Congressional progressives have already introduced bills that would impose on oil companies a windfall tax on their profits from high oil prices. Reasonable people see that as an affront to an industry that saw the price of their commodity fall to zero just two years ago. Confiscating upside would be a surefire disincentive to America’s frackers to go drill more, which is what we need at a time when inventories are at five-year lows, the tightening of Russian exports has only just begun, and the Strategic Petroleum Reserve is being drained at a rate of 1 million bpd. (Besides, if you really want to see windfall profit margins, go look at Apple and Microsoft.)

Remember the surest fix for high prices is high prices. Indeed a quick look at the oil futures markets would lead you to believe high gasoline prices are just transitory. The West Texas Intermediate oil future is $91.70 a barrel a year from now, and below $70 in 2027. This implies faith by the market that some combination of peace in Ukraine, economic recession and supply growth will emerge to tamp down oil prices significantly. Soon enough, the best strategy for Biden could just be to do nothing and hope for the best.

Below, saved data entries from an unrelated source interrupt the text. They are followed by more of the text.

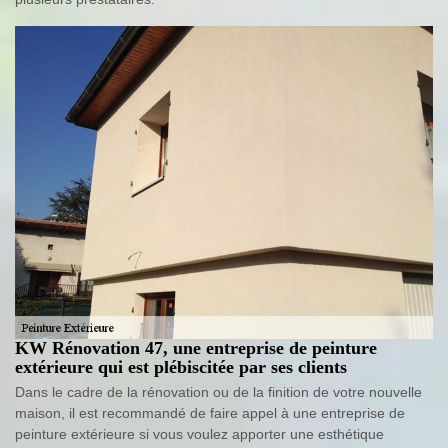
KW Rénovation 47, une entreprise de peinture
extérieure qui est plébiscitée par ses clients
Dans le cadre de la rénovation ou de la finition de votre nouvelle
maison, il est recommandé de faire appel à une entreprise de
peinture extérieure si vous voulez apporter une esthétique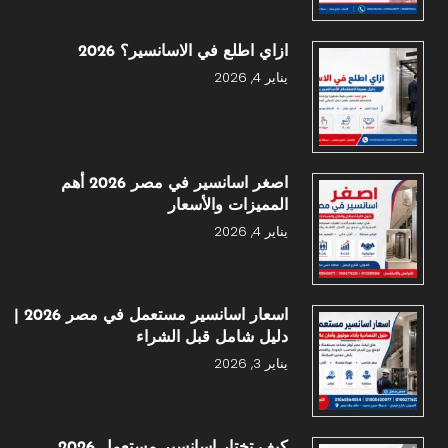
ازاي اطلع في الاسانسير؟ 2026
يناير 4, 2026
اصغر اسانسير في مصر 2026 أهم
المميزات والأسعار
يناير 4, 2026
اسعار اسانسير مستعمل في مصر 2026 |
دليل شامل قبل الشراء
يناير 3, 2026
كيف تختار اسانسير مستعمل 2026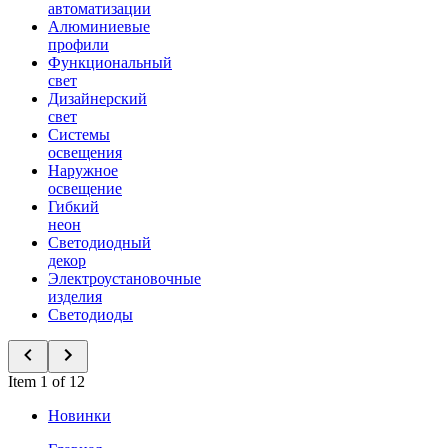
автоматизации
Алюминиевые
профили
Функциональный
свет
Дизайнерский
свет
Системы
освещения
Наружное
освещение
Гибкий
неон
Светодиодный
декор
Электроустановочные
изделия
Светодиоды
Item 1 of 12
Новинки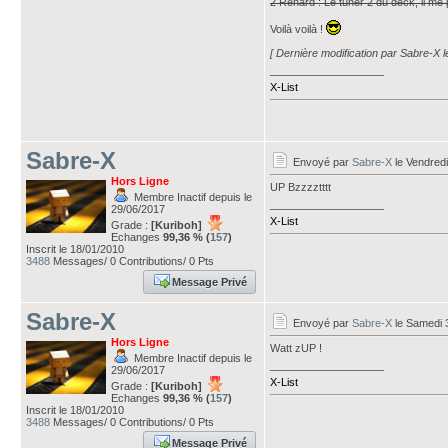
2 Renard : Le tuner 2 du deck, il me
Voilà voilà !
[ Dernière modification par Sabre-X l
___________________
X-List
Sabre-X
Envoyé par
Sabre-X
le Vendred
Hors Ligne
UP Bzzzztttt
Membre Inactif depuis le
___________________
29/06/2017
X-List
Grade :
[Kuriboh]
Echanges
99,36 % (
157
)
Inscrit le 18/01/2010
3488
Messages/ 0 Contributions/ 0 Pts
Message Privé
Sabre-X
Envoyé par
Sabre-X
le Samedi 
Hors Ligne
Watt zUP !
Membre Inactif depuis le
___________________
29/06/2017
X-List
Grade :
[Kuriboh]
Echanges
99,36 % (
157
)
Inscrit le 18/01/2010
3488
Messages/ 0 Contributions/ 0 Pts
Message Privé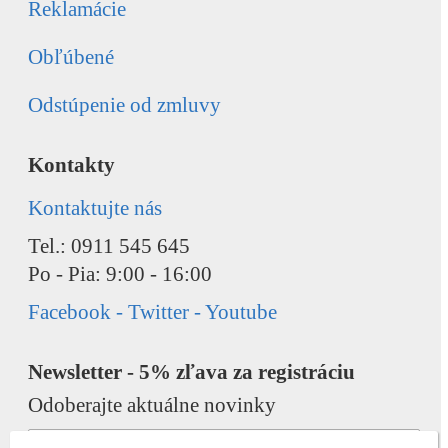
Reklamácie
Obľúbené
Odstúpenie od zmluvy
Kontakty
Kontaktujte nás
Tel.: 0911 545 645
Po - Pia: 9:00 - 16:00
Facebook - Twitter - Youtube
Newsletter - 5% zľava za registráciu
Odoberajte aktuálne novinky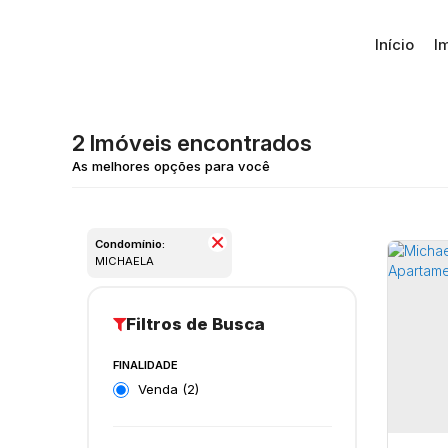
Início
I
2 Imóveis encontrados
Condomínio:
MICHAELA
FINALIDADE
Venda (2)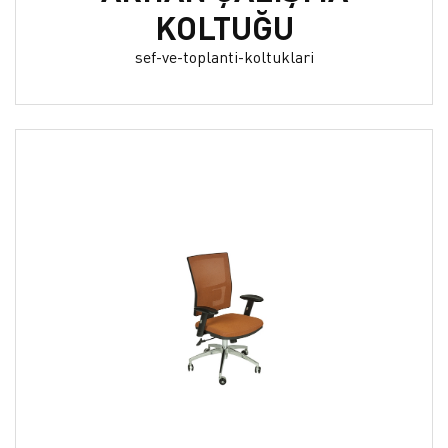
KOLTUĞU
sef-ve-toplanti-koltuklari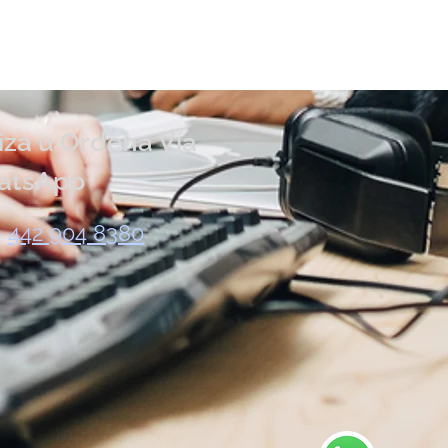
iza u Ordena Vía
atsApp
442 904 8380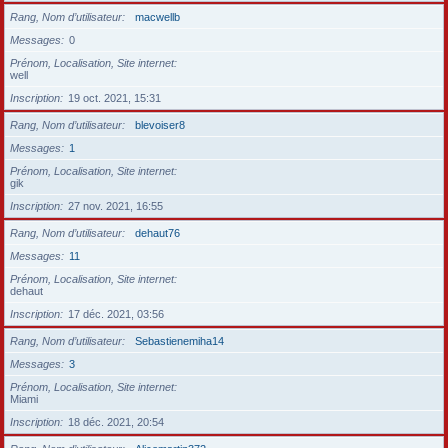
Rang, Nom d’utilisateur
macwellb
Messages
0
Prénom, Localisation, Site internet
well
Inscription
19 oct. 2021, 15:31
Rang, Nom d’utilisateur
blevoiser8
Messages
1
Prénom, Localisation, Site internet
gik
Inscription
27 nov. 2021, 16:55
Rang, Nom d’utilisateur
dehaut76
Messages
11
Prénom, Localisation, Site internet
dehaut
Inscription
17 déc. 2021, 03:56
Rang, Nom d’utilisateur
Sebastienemiha14
Messages
3
Prénom, Localisation, Site internet
Miami
Inscription
18 déc. 2021, 20:54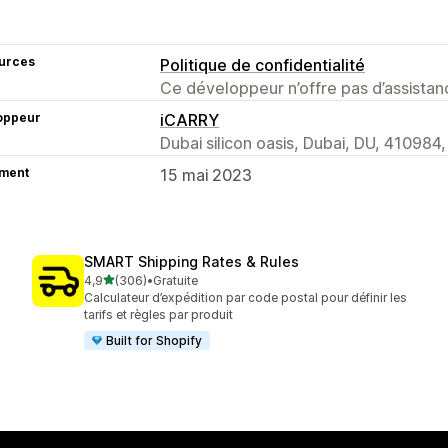
urces
Politique de confidentialité
Ce développeur n’offre pas d’assistanc
oppeur
iCARRY
Dubai silicon oasis, Dubai, DU, 410984,
ment
15 mai 2023
SMART Shipping Rates & Rules
étoile(s) sur 5
4,9
(306)
•
Gratuite
306 avis au total
Calculateur d’expédition par code postal pour définir les
tarifs et règles par produit
Built for Shopify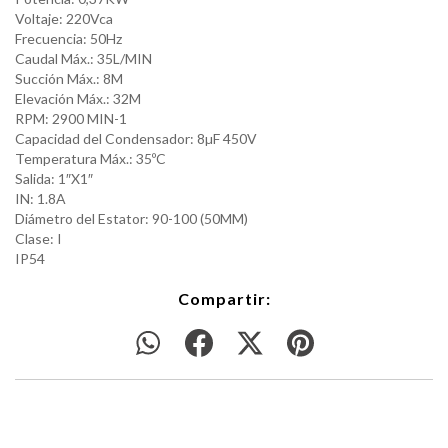
Voltaje: 220Vca
Frecuencia: 50Hz
Caudal Máx.: 35L/MIN
Succión Máx.: 8M
Elevación Máx.: 32M
RPM: 2900 MIN-1
Capacidad del Condensador: 8µF 450V
Temperatura Máx.: 35ºC
Salida: 1″X1″
IN: 1.8A
Diámetro del Estator: 90-100 (50MM)
Clase: I
IP54
Compartir: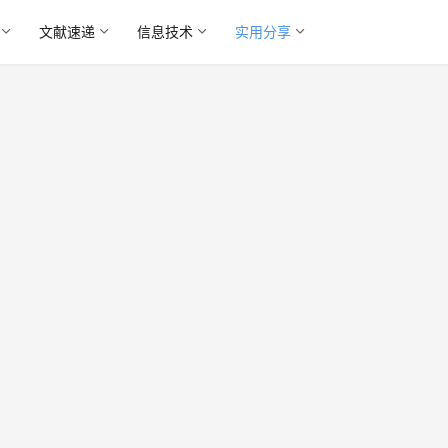
文献速递
信息技术
实用分享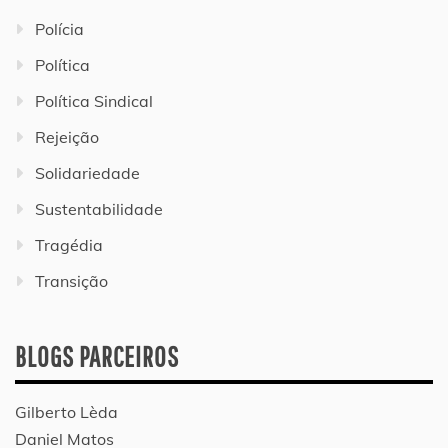
Polícia
Política
Política Sindical
Rejeição
Solidariedade
Sustentabilidade
Tragédia
Transição
BLOGS PARCEIROS
Gilberto Lèda
Daniel Matos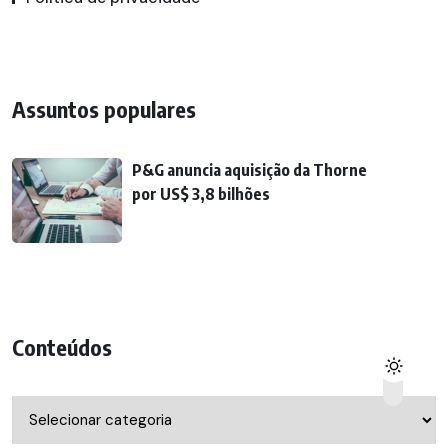
Assuntos populares
P&G anuncia aquisição da Thorne
por US$ 3,8 bilhões
Conteúdos
Conteúdos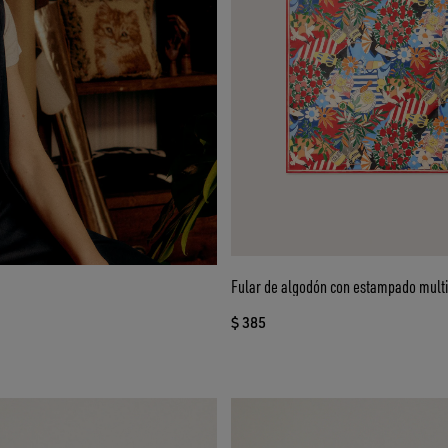
Fular de algodón con estampado multi
$ 385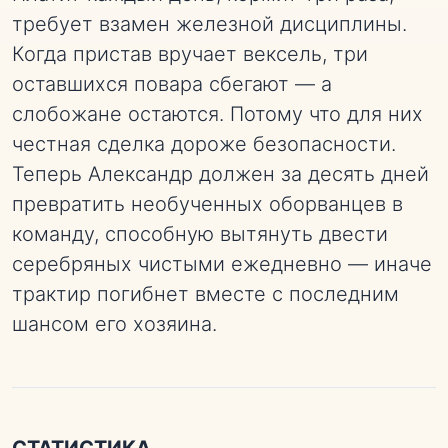
требует взамен железной дисциплины.
Когда пристав вручает вексель, три
оставшихся повара сбегают — а
слобожане остаются. Потому что для них
честная сделка дороже безопасности.
Теперь Александр должен за десять дней
превратить необученных оборванцев в
команду, способную вытянуть двести
серебряных чистыми ежедневно — иначе
трактир погибнет вместе с последним
шансом его хозяина.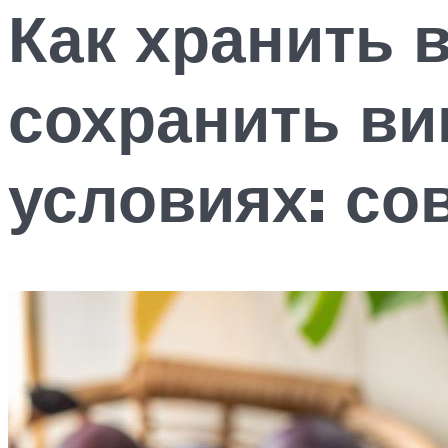
Как хранить в
сохранить ви
условиях: со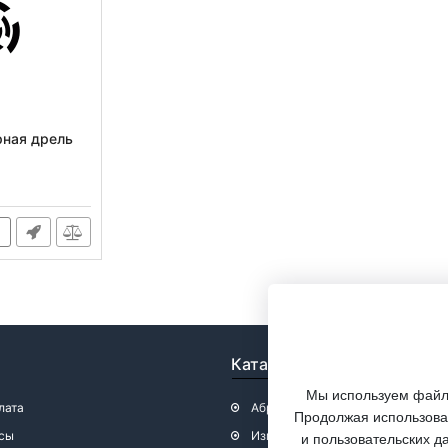
рная дрель
Каталог
Мы используем файлы
лата
Абразивный инструмент
Продолжая использоват
сы
Измерительный инструмент, кал
и пользовательских д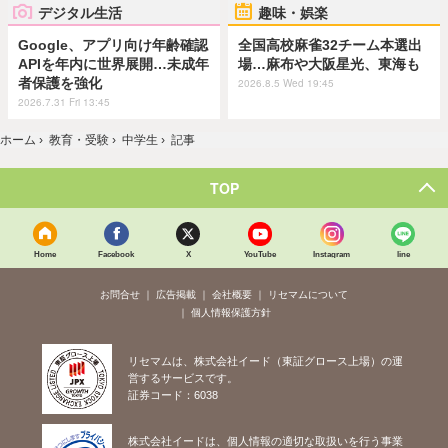
デジタル生活
趣味・娯楽
Google、アプリ向け年齢確認
全国高校麻雀32チーム本選出
APIを年内に世界展開…未成年
場…麻布や大阪星光、東海も
者保護を強化
2026.8.5 Wed 19:45
2026.7.31 Fri 13:45
ホーム
›
教育・受験
›
中学生
›
記事
TOP
Home
Facebook
X
YouTube
Instagram
line
お問合せ
広告掲載
会社概要
リセマムについて
個人情報保護方針
リセマムは、株式会社イード（東証グロース上場）の運
営するサービスです。
証券コード：6038
株式会社イードは、個人情報の適切な取扱いを行う事業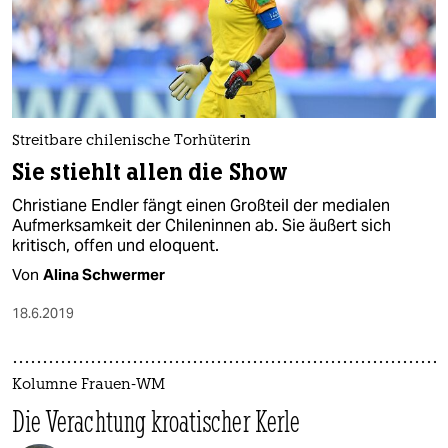
Streitbare chilenische Torhüterin
Sie stiehlt allen die Show
Christiane Endler fängt einen Großteil der medialen
Aufmerksamkeit der Chileninnen ab. Sie äußert sich
kritisch, offen und eloquent.
Von
Alina Schwermer
18.6.2019
Kolumne Frauen-WM
Die Verachtung kroatischer Kerle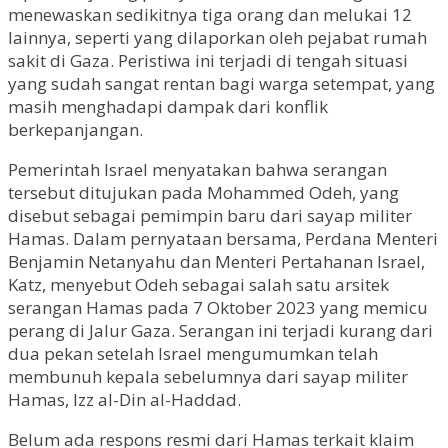
menewaskan sedikitnya tiga orang dan melukai 12
lainnya, seperti yang dilaporkan oleh pejabat rumah
sakit di Gaza. Peristiwa ini terjadi di tengah situasi
yang sudah sangat rentan bagi warga setempat, yang
masih menghadapi dampak dari konflik
berkepanjangan.
Pemerintah Israel menyatakan bahwa serangan
tersebut ditujukan pada Mohammed Odeh, yang
disebut sebagai pemimpin baru dari sayap militer
Hamas. Dalam pernyataan bersama, Perdana Menteri
Benjamin Netanyahu dan Menteri Pertahanan Israel,
Katz, menyebut Odeh sebagai salah satu arsitek
serangan Hamas pada 7 Oktober 2023 yang memicu
perang di Jalur Gaza. Serangan ini terjadi kurang dari
dua pekan setelah Israel mengumumkan telah
membunuh kepala sebelumnya dari sayap militer
Hamas, Izz al-Din al-Haddad.
Belum ada respons resmi dari Hamas terkait klaim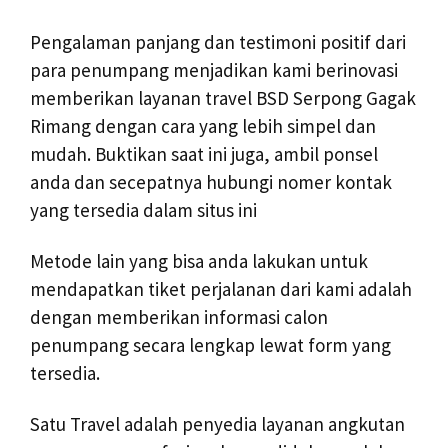
Pengalaman panjang dan testimoni positif dari
para penumpang menjadikan kami berinovasi
memberikan layanan travel BSD Serpong Gagak
Rimang dengan cara yang lebih simpel dan
mudah. Buktikan saat ini juga, ambil ponsel
anda dan secepatnya hubungi nomer kontak
yang tersedia dalam situs ini
Metode lain yang bisa anda lakukan untuk
mendapatkan tiket perjalanan dari kami adalah
dengan memberikan informasi calon
penumpang secara lengkap lewat form yang
tersedia.
Satu Travel adalah penyedia layanan angkutan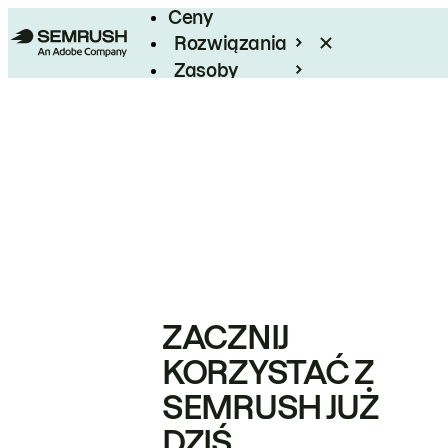
Ceny
Rozwiązania
Zasoby
Enterprise
ZACZNIJ
KORZYSTAĆ Z
SEMRUSH JUŻ
DZIŚ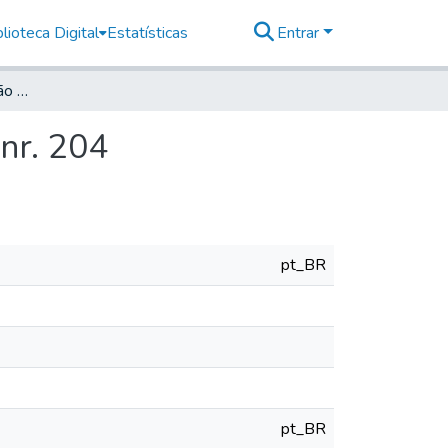
lioteca Digital
Estatísticas
Entrar
Deutsche Zeitung für São Paulo, 1914, Jahrg. XVIII, nr. 204
 nr. 204
pt_BR
pt_BR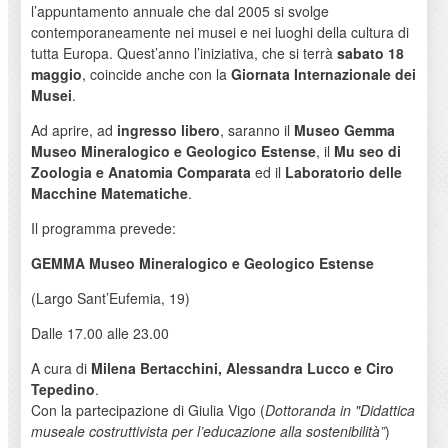
l’appuntamento annuale che dal 2005 si svolge
contemporaneamente nei musei e nei luoghi della cultura di
tutta Europa. Quest’anno l’iniziativa, che si terrà
sabato 18
maggio
, coincide anche con la
Giornata Internazionale dei
Musei
.
Ad aprire, ad
ingresso libero
, saranno il
Museo Gemma
Museo Mineralogico e Geologico Estense
, il
Mu
seo di
Zoologia e Anatomia Comparata
ed il
Laboratorio delle
Macchine Matematiche
.
Il programma prevede:
GEMMA Museo Mineralogico e Geologico Estense
(Largo Sant’Eufemia, 19)
Dalle 17.00 alle 23.00
A cura di
Milena Bertacchini, Alessandra Lucco e Ciro
Tepedino
.
Con la partecipazione di Giulia Vigo (
Dottoranda in "Didattica
museale costruttivista per l’educazione alla sostenibilità”
)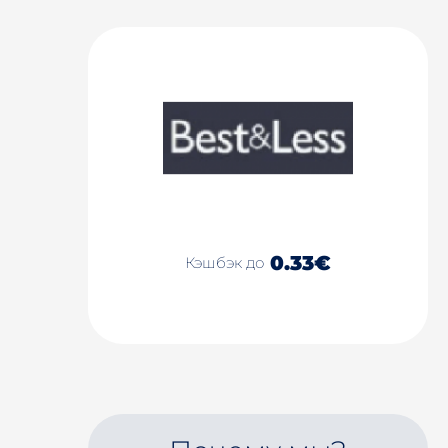
0.33€
Кэшбэк до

Presidential inaction would be preferred by oilmen like Bud Brigham, chairman of publicly traded Brigham Minerals, which drills in the Permian basin. He laments that Biden’s moves, specifically releasing oil from the Strategic Petroleum Reserve, is “damaging to markets and to national security” because it interferes with price signals and “proportionally reduces the needed supply response — including by reducing the cash flows available for our industry to reinvest.” Says Brigham: “A hostile political narrative neuters capital investment.”